While we are hanging there in the boat trying to make the engine start, Eric tells us a true story of Dr. Granville. Dr. Granville was crossing the north ice plates with his dog sleigh when the ice broke off and he was being floating away from land. There was no way he could ever get back onto land and death was certain at that point. He then took a drastic measure; he killed his dogs, sewed their skins together to make a sail and with their bones he built a mast for the sail. Rafaela, our guide for the island, said with a broad smile “well, who volunteers to be our sail?” We all laughed (nervously.)
The sun had come out by then and the beauty of this place was revealed.
We had plans to visit the main island with the lighthouse at the end of the day, when they turn on it’s lamp at around 5pm. One needs permission from the Maritime Police to get on the island and once you request this they come and get you with their boat and give you a tour.

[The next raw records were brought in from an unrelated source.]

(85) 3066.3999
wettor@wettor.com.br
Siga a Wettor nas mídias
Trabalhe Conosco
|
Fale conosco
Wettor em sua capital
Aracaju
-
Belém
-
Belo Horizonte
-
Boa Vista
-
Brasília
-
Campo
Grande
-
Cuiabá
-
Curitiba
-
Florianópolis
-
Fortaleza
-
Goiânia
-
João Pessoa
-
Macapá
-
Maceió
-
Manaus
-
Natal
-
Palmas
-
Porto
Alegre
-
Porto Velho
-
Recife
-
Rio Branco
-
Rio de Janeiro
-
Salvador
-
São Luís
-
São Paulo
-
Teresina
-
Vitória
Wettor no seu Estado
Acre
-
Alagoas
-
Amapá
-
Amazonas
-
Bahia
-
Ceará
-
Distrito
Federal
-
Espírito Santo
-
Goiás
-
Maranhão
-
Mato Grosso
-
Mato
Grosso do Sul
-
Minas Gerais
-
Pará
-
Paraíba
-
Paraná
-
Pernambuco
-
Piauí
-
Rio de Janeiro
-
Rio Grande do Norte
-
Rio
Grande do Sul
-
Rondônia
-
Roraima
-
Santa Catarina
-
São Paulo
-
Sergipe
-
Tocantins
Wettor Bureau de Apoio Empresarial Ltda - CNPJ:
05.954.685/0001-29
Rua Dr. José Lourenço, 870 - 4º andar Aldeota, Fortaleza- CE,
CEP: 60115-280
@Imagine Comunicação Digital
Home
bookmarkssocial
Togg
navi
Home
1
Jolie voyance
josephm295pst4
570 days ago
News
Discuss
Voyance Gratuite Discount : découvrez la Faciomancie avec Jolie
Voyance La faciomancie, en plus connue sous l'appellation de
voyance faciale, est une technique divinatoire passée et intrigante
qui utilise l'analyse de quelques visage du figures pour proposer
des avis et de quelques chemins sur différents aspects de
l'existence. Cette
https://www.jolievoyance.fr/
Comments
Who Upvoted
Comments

Francis was warning Eric about a big storm is brewing in a couple of days. Eric, John, Louis (French sailor) and Jon (Dutch sailor) were all worried about getting to Vitoria -- our next port -- before this storm hits. It was a big bru-haha, the men all talking about 6-force winds coming from the South, nothing John wanted to get into details with me. I wondered why.
Our plans to visit the island were ditched when Eric and John decided that we need to leave now. As Eric puts it “I don’t want to get you kids into a storm”. We agree with him 100%, and so by 2pm we left Abrolhos in direction to Vitoria.
On our way out, whales were all around the boat, splashing and jumping and diving. At one point I saw about 4 puffs next to each other. Nice sight. It wasn’t John’s lucky day, because no matter where the whales were he didn’t get to see them.
Again the full moon is out and I have the first watch from 8-10 and then from 2-4am. The Captain predicts we will be there in about 36 hours (another 2 nights on the go).
It is 2:53 and the crew is sleeping, counting on me to protect them from other boats. The waves are hitting the boat from behind and we are surfing them. It seems like fun, but the waves are quite big and unfortunately, the boat swings from side to side forcing me to do my oblique crunches non stop. I am getting a great work out, out here.
Vitoria marks the half way point of our adventure. Here, we are still going!!